There are other traditional ‘rare’ pieces in the exhibit. An original drawing by Charles Dickens of the podium he designed in order that people would hear and ‘see’ (in his energetic gestural communication) in his ‘readings’ the characters he claimed to see and hear (such as Nancy as she is murdered by Bill Sikes). Similarly the religious reliquary which takes up the theme of mystical experience of voice-hearing and its translation, as in Shakespeare’s depiction of Joan of Arc, into fearsome metaphors – of witchcraft, black magic and sorcery.

And there as well is Marius Romme and the texts and persons by which a Hearing Voices network began to be born in the Netherlands. In Britain, the great Ron Coleman (whose teaching as nurse and voice-hearer I remember through its reflection in training on the ‘normalisation’ of hallucinatory experience when I myself worked in mental health services) features. The exhibition includes a letter to Ron from Community Integrated Care (a charity I once worked for) – a remarkable exhibit.
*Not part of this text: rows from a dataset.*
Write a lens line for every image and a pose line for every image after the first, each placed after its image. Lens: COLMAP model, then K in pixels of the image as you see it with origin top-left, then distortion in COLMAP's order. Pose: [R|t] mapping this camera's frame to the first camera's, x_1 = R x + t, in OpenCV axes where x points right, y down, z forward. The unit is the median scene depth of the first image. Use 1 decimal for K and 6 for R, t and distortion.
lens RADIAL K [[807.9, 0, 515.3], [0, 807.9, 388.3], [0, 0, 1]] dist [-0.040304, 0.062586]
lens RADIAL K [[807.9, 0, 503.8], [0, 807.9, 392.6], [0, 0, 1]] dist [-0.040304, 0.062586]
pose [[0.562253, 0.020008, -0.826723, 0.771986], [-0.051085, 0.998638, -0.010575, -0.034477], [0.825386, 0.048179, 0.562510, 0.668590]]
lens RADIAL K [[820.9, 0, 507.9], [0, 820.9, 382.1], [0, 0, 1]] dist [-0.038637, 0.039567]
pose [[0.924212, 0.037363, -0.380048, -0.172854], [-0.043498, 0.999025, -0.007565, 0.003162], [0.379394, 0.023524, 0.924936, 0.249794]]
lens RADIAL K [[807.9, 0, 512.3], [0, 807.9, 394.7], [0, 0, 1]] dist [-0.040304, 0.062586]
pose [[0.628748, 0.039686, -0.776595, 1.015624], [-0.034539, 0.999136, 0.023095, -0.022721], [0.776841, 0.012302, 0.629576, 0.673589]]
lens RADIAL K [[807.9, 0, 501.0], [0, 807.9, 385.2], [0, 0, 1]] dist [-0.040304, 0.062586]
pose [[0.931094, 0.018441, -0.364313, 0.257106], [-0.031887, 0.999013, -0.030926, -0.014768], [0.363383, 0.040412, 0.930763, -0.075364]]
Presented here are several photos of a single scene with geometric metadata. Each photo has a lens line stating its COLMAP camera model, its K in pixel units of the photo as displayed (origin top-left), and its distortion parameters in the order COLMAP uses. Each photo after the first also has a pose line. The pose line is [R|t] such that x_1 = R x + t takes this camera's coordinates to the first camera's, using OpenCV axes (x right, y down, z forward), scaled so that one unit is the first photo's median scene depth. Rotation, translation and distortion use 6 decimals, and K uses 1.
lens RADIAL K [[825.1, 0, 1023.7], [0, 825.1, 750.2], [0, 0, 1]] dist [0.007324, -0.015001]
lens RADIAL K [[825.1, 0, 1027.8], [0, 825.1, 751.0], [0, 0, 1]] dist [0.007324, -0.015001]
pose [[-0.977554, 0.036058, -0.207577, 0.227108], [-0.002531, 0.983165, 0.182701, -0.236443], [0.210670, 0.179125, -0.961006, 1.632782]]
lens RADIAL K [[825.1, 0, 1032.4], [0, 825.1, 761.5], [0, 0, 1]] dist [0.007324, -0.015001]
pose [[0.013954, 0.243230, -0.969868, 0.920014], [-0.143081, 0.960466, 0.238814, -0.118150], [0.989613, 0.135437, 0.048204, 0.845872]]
But most of all people who hear and see voices both curate and become a presence in this exhibition – asked to record that on noticeboards as they pass. And what we might we see in that is that ‘hallucination’ is not merely pathological but on a continuum of experience, where the issues that make experience into what we recognise as ‘hearing’, ‘seeing’, ‘touching’ get made into problems to be thought about as well as experienced. I’d like to call it ‘multimodal metacognition’ (so tainted with the notion of ‘abnormality’ is conventional psychology’s take on synaesthesia).

But burble on no more, Steve. Do see this exhibition!

When I went with my husband, I had an interesting experience – people seeing the entrance and corridor exhibits skirted the entrance to pass it by, although it was clear that these people were tourists out to see Durham’s sights. My worry is that the biggest exhibit of this exhibition might be stigma against the very portents associated with ‘mental illnesses’.

To go and see is to take a step against such stigma. To begin to understand – and experience the beginning of your understanding – is a step further.